Here at Endeavour Partnership, we have received an increasing amount of enquiries regarding the revised IR35 provisions which were due to be implemented on 6 April 2020. The changes were expected to impact medium to larger-sized companies in the UK.
Today, the Government has announced that as a direct result of the impact of COVID 19, the implementation of new off-payroll working rules will be postponed to 6 April 2021. The decision was announced in the House of Commons as part of the £330billion financial package to help the UK economy during this period of unprecedented uncertainty. Understandably, the Government believes that now is not the right time to introduce new tax changes to contractors when the long term effects of the pandemic are wholly unknown.
What is IR35?
IR35 was introduced to tackle perceived tax avoidance, as HMRC believed that some individuals may have been avoiding paying employee income tax and NI Contributions by supplying their services through an intermediary (usually a personal service company (PSC)) to an end-user client, and paying themselves dividends via the intermediary to save tax.
The IR35 requires the intermediary to determine whether or not the individual worker would have been a deemed employee of the end-user client, but for the existence of the intermediary. If the individual worker would have been deemed an employee, then the intermediary was required to operate payroll in relation to the individual and treat them like an employee, making deductions for income tax and NI Contributions on the fees received.

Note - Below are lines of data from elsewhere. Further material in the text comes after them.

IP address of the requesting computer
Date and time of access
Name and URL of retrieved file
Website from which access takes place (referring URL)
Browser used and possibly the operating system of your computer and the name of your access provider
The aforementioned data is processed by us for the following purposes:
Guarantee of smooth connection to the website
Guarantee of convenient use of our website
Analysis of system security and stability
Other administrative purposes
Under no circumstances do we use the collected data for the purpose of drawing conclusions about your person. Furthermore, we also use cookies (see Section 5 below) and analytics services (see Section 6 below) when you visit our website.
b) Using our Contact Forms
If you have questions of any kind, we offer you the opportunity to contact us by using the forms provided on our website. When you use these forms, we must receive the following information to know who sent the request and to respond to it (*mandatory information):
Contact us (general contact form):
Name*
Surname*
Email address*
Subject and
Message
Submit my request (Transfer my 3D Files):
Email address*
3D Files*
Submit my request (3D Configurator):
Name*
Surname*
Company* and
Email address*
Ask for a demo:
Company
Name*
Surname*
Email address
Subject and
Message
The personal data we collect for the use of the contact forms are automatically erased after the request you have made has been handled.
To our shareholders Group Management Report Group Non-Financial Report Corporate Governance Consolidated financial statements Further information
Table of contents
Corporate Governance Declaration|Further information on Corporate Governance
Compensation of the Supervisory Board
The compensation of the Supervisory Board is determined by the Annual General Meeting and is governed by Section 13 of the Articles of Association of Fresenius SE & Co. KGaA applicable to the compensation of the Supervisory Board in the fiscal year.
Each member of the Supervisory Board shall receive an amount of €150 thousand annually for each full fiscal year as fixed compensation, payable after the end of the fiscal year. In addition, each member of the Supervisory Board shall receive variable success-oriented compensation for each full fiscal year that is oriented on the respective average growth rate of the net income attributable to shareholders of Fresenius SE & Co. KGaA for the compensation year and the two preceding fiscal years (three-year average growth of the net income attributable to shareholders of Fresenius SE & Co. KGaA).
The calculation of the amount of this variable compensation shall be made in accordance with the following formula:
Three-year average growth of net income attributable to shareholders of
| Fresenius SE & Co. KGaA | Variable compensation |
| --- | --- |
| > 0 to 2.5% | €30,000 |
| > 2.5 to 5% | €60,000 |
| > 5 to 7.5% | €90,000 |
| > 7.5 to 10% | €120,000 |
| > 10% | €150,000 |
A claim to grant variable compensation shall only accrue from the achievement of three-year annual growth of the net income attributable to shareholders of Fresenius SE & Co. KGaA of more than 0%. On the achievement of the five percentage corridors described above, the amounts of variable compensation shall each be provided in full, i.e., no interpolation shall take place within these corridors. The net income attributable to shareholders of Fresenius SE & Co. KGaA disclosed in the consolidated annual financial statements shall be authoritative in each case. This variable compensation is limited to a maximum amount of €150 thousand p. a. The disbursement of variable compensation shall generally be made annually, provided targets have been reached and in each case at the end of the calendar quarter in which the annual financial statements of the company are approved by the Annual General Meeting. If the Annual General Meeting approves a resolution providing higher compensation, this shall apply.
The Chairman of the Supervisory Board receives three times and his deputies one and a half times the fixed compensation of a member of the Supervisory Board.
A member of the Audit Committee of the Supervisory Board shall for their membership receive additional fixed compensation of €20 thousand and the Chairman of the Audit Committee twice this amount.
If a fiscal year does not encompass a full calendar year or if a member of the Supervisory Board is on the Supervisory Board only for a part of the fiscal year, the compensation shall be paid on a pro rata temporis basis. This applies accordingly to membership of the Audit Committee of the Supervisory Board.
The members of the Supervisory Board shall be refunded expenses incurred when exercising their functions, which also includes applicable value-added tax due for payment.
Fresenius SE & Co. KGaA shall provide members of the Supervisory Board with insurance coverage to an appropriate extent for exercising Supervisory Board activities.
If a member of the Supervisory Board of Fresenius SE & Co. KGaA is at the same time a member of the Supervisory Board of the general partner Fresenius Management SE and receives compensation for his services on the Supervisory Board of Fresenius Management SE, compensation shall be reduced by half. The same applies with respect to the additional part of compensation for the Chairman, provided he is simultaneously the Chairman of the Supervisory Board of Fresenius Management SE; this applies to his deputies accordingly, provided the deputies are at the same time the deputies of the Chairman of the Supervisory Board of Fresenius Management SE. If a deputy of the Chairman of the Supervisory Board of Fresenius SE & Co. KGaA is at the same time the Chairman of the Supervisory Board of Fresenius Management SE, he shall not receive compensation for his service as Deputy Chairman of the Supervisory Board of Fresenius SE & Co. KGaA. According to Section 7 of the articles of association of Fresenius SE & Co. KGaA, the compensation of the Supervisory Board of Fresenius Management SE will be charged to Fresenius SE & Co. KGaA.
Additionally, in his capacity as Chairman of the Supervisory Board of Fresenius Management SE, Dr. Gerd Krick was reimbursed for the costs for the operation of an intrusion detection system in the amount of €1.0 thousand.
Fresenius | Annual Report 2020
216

What does the postponement mean?
It was stated by the Chief Secretary to the Treasury that the current position “is a deferral and not a cancellation, and the Government is still committed to making sure that people working like employees through their own limited company, pay broadly the same tax as those employed directly”.
Due to the postponement, the current tax regime for contractors still stands. However, affected companies who were preparing for the implementation this year should take advantage of the additional time that has been given to them, to review their contractual arrangements in readiness for April 2021.